Latour's new conditions for a "Parliament of Things" involve restoring the mediating role "to all agents, exactly the same world composed of exactly the same entities cease being modern and becomes what it has never ceased to be--that is, nonmodern" (78). Modernity only managed itself by believing its hybrids were mixtures of two pure forms, rather than mediators, actors with "the capacity to translate what they transport, to redefine it, redeploy it, and also to betray it" (81).. The difference is extremely subtle: "We shall no longer explain the onnovations of the air pump by reaching alternately into the two urns of Nature and Society" (81). Finally we can encounter the other side of the story, "how objects construct the subject" (82). The ontology of these mediators has a variable geometry that can envision multiple objects (perhaps Annemarie Mol and John Law draws inspiration from this notion):

"What is a vacuum then? None of these positins. The essence of the vacuum is the trajectory that links them all. In other words, the air's spring has a history. Each of the actants possesses a unique signature in the space deployed in this way. In order to trace them, we do not have to form any hypotheses about the essence of Nature of the essence of Society" (86). Symmetry, then, between the two branches of government, is necessary.

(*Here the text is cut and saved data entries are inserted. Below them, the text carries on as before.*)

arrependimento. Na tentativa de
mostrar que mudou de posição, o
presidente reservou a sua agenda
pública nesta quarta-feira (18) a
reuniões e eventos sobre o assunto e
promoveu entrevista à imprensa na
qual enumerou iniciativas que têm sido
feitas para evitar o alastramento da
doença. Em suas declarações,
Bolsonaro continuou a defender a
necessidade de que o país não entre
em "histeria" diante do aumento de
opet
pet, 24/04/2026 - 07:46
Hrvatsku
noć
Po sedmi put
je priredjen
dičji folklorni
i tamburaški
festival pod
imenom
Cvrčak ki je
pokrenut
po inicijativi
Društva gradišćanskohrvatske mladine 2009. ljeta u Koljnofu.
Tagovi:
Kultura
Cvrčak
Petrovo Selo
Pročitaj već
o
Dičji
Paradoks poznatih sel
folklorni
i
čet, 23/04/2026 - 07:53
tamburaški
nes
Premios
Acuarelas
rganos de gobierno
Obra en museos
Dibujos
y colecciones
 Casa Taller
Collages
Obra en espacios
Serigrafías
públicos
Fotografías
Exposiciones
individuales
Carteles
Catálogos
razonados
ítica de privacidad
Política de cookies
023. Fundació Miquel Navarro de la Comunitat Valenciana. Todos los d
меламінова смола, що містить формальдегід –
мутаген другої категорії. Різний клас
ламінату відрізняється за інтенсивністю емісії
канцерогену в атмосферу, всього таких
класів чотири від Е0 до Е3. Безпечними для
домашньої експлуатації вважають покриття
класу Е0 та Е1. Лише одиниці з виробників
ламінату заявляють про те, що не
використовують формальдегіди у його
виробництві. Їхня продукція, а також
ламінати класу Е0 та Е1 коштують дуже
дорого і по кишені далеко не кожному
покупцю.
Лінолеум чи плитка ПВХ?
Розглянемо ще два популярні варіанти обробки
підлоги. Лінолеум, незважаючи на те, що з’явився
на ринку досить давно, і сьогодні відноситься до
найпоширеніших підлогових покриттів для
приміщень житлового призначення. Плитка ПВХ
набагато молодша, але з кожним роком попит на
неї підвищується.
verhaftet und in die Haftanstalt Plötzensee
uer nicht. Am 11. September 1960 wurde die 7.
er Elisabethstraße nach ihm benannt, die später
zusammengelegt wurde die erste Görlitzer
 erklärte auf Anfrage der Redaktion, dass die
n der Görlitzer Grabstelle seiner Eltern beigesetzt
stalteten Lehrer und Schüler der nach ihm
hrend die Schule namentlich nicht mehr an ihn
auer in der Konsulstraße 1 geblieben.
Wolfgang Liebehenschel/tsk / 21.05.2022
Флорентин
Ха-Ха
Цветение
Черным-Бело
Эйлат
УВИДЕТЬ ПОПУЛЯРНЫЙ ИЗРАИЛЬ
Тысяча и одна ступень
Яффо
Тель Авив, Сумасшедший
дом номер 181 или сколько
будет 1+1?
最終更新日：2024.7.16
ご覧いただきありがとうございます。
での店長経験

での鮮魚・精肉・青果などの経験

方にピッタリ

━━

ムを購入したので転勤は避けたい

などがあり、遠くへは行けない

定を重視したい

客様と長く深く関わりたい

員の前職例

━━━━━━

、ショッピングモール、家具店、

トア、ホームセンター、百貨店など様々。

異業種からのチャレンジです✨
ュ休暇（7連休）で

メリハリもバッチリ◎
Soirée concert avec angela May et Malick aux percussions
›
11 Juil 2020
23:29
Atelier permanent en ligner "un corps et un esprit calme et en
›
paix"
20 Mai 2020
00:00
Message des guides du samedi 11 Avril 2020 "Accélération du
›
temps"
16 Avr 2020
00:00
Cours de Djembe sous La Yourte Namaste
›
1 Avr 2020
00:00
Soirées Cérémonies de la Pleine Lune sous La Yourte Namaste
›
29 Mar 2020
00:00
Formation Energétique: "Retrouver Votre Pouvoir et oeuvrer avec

"what does it matter, so long as they are all talking about the same thing, about a quasi-object they have all created, the object-discourse-nature-society whose new properties astound us all and whose networks extends from my refrigerator to the Antarctic by way of chemistry, law, the State, the economy, and satellites. The imbroglios and networks that had no place now have the whole place to themselves. They are the ones that have to be represented; it is around them that the Parliament of Things gathers henceforth" (144).